Déclinaisons sectorielles

Toutefois, précise la DGPR, l’ajout de substances à suivre, les valeurs limites d’émissions ainsi que les fréquences de surveillance continueront à être déclinées sectoriellement. Car en dépit de la mise en œuvre de l’état de l’art, certains secteurs avec des activités spécifiques ont des niveaux de rejets plus importants pour certaines substances (exemple: le toluène pour la chimie, le zinc et le nickel pour le traitement et revêtement de surface...).

Zone de mélange

Un nouveau concept (facultatif à l’échelle européenne) est réaffirmé: la zone de mélange. Soit la faculté laissée à un industriel, aux points de rejet, que les concentrations d’une ou plusieurs substances puissent dépasser les normes de qualité environnementale, si la conformité à ces normes sur le reste de la masse d'eau ne s'en trouve pas compromise. La DGPR aimerait populariser le concept pour que «les sites émettant des rejets ponctuels (puissent) continuer à le faire en tolérant une dégradation locale de la masse d’eau.» Une zone grise, en somme, à l’intérieure de laquelle les valeurs limites d’émission respectent les normes de qualité environnementales pourront ne pas être respectées.

Une valeur plafond a priori

Est-il question de supprimer toute émission de substance dangereuse prioritaire? Non, rappelle l’arrêté.
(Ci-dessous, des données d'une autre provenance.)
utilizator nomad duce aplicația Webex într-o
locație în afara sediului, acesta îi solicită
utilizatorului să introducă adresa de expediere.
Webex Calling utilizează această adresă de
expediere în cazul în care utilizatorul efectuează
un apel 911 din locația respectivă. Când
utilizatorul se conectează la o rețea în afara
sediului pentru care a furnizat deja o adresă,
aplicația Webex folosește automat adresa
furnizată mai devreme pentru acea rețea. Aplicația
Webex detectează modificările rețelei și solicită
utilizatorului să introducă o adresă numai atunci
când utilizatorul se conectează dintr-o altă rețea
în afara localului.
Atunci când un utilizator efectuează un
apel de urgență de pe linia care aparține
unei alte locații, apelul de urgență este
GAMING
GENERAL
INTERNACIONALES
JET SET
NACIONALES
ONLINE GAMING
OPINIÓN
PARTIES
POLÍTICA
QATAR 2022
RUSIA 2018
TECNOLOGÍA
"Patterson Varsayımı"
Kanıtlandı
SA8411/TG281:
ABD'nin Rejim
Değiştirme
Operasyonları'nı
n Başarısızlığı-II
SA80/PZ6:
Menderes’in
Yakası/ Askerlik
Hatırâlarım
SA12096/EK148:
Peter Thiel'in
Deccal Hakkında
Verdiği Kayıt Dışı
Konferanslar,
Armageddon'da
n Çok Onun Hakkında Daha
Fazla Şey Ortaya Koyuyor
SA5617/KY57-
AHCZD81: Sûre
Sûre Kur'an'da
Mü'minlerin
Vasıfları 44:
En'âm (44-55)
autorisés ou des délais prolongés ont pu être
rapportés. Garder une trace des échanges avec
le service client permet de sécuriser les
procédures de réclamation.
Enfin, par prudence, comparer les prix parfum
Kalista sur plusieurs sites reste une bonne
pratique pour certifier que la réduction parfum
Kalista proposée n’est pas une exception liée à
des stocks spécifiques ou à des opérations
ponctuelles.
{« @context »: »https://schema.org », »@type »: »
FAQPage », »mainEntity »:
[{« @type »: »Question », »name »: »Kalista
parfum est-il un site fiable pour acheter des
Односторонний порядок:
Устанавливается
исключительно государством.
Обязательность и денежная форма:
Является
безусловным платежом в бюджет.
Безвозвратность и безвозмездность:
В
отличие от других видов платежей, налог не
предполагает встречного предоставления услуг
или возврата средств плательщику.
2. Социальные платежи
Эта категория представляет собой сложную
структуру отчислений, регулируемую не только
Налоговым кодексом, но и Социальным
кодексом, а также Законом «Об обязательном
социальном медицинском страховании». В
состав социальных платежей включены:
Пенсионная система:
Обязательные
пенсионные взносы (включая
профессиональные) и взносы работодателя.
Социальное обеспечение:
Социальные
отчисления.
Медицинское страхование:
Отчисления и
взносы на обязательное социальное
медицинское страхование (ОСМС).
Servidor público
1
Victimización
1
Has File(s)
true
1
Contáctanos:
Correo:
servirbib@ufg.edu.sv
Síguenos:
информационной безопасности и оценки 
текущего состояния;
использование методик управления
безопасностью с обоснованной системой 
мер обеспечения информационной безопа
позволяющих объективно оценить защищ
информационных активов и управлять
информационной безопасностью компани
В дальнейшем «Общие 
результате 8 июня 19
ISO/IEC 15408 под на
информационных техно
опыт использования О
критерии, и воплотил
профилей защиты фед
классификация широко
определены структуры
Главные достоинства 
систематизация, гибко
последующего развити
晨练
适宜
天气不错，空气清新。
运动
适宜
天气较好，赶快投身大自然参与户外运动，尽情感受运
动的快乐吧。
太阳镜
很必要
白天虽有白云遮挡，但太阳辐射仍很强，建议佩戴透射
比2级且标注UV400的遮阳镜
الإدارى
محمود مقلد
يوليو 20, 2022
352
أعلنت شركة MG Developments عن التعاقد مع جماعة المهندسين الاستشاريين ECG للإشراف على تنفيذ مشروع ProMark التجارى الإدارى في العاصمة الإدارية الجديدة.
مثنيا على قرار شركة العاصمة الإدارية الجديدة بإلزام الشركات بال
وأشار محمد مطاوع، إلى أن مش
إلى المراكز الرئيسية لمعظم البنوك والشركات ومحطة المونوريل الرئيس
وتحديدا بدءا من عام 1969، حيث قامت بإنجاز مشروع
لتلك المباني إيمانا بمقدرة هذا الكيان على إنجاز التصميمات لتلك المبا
L’horizon, pour la période 2016-2021, se borne à une réduction maximale des niveaux des rejets, «obtenue à un coût acceptable pour l'exploitant en fonction des contraintes de l’installation (techniques, géographiques...).» Une valeur limite d’émission est fixée à 25μg/l. Une valeur plafond a priori au-dessus de laquelle il a été jugé qu’il était raisonnablement possible de réduire les émissions vu les résultats des campagnes initiales.

STEP et milieu naturel

Une  obligation qui saute pour ceux qui auraient une pollution des eaux amont ou du bruit de fond géochimique, qui rendrait le milieu de rejet identique au milieu de prélèvement. Est également introduite la possibilité de se référer à la contribution nette en pollution rejetée par un site industriel lorsqu’il existe déjà une pollution à l’amont. Enfin, des valeurs d’émissions moins strictes qu’en cas de rejet direct au milieu naturel seront prescrites si les rejets sont dirigés vers une station d’épuration, en fonction des capacités épuratoires de la station d’épuration. Une dérogation qui ne s’applique pas pour les substances dangereuses dirigées vers les stations d’épuration urbaine: les valeurs limites restent les mêmes que pour un site avec un rejet au milieu naturel. Présenté en Conseil supérieur de la prévention des risques technologiques, le projet de texte a reçu un avis favorable à l’unanimité.